Supplied passage

::::

Documents we have incorporated by reference are available from
us without charge, excluding exhibits to those documents unless
we have specifically incorporated by reference such exhibits in
this prospectus. Any person, including any beneficial owner, to
whom this prospectus is delivered, may obtain the documents we
have incorporated by reference in, but not delivered with, this
prospectus by requesting them by telephone or in writing at the
following address:
Spirit
AeroSystems Holdings, Inc.
3801 South Oliver
Wichita, Kansas 67210
Attention: Corporate Secretary
(316) 526-9000
This prospectus summarizes documents and other information in a
manner we believe to be accurate, but we refer you to the actual
documents for a more complete understanding of the information
we discuss in this prospectus. In making an investment decision,
you must rely on your own examination of such documents, our
business and the terms of the offering, including the merits and
risks involved. When we refer to this prospectus, we mean not
only this prospectus but also any documents which are
incorporated or deemed to be incorporated in this prospectus by
reference. You should rely only on the information incorporated
by reference or provided in this prospectus or any supplement to
this prospectus. We have not authorized anyone else to provide
you with different information. This prospectus is used to offer
and sell the class A common stock referred to in this
prospectus, and only under circumstances and in jurisdictions
where it is lawful to do so. The information contained in this
prospectus is current only as of the date of this prospectus.

::::

Records supplied
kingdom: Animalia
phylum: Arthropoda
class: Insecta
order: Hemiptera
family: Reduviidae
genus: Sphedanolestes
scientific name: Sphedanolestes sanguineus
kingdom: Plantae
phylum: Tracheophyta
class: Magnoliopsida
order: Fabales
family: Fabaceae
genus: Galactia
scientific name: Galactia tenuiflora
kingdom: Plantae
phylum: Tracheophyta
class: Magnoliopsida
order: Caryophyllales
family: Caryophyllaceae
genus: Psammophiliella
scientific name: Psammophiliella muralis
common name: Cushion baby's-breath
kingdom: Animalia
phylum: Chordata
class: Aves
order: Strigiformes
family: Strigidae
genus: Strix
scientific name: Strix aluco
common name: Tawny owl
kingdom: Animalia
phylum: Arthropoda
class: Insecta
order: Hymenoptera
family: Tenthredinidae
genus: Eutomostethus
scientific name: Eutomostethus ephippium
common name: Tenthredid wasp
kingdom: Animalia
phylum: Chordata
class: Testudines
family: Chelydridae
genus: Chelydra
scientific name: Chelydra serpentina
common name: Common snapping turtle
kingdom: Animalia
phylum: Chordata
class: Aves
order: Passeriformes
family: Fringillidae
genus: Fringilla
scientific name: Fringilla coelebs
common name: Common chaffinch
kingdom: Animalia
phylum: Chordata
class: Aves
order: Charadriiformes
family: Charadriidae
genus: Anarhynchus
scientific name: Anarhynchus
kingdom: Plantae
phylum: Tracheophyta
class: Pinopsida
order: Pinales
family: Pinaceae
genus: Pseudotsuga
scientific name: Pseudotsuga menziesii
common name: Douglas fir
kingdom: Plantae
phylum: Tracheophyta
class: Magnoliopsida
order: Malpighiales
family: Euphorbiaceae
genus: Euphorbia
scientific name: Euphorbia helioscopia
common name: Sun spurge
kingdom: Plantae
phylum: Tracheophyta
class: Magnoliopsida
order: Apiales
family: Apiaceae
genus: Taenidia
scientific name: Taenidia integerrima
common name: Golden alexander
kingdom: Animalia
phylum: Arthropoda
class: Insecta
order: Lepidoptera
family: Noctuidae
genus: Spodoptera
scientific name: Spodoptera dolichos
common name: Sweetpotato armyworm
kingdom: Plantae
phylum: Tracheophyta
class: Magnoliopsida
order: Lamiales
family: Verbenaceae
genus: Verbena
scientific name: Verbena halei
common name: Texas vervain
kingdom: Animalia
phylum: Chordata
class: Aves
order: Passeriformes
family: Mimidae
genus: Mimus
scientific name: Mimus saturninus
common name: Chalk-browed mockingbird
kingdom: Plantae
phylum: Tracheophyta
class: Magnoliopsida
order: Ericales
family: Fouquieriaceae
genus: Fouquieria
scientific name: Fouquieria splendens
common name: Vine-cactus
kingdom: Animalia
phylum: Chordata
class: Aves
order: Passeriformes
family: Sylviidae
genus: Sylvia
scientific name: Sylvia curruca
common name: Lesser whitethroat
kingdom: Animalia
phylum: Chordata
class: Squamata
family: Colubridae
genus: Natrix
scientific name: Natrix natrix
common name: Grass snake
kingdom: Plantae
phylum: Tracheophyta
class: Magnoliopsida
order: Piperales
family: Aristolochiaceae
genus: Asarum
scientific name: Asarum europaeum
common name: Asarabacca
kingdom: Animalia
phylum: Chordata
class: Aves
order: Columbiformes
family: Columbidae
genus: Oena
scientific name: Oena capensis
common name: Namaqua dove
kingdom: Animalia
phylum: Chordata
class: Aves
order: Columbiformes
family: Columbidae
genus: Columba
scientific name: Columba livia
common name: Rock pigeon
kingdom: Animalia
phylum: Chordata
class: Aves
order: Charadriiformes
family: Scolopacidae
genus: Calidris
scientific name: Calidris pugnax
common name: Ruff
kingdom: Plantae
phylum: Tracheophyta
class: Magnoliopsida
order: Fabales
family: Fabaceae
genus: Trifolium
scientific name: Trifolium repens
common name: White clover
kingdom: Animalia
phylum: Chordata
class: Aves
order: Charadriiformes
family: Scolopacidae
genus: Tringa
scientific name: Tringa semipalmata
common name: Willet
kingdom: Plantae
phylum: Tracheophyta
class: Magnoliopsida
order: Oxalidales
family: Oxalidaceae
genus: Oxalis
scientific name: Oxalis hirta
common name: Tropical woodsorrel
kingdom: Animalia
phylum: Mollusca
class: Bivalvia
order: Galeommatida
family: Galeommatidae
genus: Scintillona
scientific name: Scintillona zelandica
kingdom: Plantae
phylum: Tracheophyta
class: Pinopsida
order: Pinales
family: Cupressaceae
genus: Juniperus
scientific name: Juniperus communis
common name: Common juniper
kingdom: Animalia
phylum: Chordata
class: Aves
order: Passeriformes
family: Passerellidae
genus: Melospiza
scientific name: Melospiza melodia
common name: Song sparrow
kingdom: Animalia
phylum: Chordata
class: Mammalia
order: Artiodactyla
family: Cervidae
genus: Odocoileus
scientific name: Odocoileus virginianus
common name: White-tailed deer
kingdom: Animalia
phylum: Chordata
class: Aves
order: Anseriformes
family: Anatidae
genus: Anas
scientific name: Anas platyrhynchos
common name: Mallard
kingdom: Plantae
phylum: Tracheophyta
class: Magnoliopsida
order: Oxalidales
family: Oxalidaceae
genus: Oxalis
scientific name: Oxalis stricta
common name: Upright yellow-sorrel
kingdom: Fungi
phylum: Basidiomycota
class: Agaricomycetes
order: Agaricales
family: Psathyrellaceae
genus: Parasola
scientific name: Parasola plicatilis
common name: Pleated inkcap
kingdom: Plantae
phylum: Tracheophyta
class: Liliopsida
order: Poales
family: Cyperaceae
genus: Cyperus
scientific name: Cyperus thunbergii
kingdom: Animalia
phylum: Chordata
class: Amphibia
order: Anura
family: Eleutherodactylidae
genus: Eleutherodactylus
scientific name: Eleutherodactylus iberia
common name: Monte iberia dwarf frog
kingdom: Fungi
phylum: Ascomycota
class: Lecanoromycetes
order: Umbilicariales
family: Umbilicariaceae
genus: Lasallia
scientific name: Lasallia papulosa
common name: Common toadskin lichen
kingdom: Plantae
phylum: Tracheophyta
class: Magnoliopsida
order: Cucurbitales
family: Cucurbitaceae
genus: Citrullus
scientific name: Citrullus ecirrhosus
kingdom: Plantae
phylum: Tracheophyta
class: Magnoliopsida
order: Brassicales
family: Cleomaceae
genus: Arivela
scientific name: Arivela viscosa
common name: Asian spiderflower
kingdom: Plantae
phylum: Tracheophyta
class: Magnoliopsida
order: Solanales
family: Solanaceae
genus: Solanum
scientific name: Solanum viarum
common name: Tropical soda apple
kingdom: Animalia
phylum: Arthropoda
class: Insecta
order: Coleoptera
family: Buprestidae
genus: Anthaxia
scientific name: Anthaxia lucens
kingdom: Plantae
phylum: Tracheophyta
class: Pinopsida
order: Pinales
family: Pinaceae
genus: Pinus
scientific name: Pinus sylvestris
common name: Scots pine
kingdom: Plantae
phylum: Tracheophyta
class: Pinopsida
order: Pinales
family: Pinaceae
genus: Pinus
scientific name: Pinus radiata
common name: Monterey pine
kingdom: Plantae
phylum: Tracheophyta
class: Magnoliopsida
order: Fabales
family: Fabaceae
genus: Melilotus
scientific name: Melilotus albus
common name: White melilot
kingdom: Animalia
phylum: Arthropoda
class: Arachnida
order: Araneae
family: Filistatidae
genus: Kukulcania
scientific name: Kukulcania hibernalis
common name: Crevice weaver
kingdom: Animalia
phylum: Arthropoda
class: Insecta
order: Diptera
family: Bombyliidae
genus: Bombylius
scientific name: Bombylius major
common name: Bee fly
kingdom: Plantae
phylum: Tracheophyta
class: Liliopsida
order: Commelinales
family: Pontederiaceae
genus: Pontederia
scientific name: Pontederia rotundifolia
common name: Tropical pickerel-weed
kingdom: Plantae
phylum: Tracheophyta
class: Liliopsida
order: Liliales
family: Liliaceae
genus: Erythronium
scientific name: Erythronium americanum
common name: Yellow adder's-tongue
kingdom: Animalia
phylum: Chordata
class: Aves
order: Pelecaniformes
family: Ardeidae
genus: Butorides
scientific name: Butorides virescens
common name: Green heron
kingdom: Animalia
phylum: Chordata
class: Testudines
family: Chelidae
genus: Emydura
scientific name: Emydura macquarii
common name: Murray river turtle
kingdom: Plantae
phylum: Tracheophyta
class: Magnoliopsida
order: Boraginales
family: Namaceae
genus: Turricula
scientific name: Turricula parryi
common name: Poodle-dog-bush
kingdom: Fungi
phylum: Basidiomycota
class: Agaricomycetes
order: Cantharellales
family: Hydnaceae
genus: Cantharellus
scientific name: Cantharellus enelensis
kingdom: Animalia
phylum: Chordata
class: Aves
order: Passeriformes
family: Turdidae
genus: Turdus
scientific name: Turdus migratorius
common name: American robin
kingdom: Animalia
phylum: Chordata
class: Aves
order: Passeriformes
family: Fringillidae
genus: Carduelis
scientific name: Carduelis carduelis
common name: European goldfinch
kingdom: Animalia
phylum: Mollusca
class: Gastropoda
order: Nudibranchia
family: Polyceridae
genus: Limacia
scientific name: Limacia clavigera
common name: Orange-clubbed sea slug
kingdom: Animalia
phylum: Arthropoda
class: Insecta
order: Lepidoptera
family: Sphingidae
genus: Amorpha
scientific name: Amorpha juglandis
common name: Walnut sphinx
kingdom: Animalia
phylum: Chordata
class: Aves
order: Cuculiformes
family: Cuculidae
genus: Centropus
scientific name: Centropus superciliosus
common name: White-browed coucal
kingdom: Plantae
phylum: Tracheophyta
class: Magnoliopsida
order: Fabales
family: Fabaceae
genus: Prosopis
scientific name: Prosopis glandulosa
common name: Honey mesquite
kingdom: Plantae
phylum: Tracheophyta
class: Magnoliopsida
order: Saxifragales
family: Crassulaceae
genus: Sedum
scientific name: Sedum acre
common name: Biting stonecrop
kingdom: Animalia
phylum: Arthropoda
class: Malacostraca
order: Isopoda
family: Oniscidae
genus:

::::

What is asked
1. According to the prospectus excerpt, to whose attention should requests for the incorporated documents be sent?
2. Reproduce the part of the prospectus excerpt that opens with the words containing "Documents we have" and closes with "AeroSystems Holdings, Inc.".

Answers to the tasks
1. The Corporate Secretary.

2.
Documents we have incorporated by reference are available from
us without charge, excluding exhibits to those documents unless
we have specifically incorporated by reference such exhibits in
this prospectus. Any person, including any beneficial owner, to
whom this prospectus is delivered, may obtain the documents we
have incorporated by reference in, but not delivered with, this
prospectus by requesting them by telephone or in writing at the
following address:
Spirit
AeroSystems Holdings, Inc.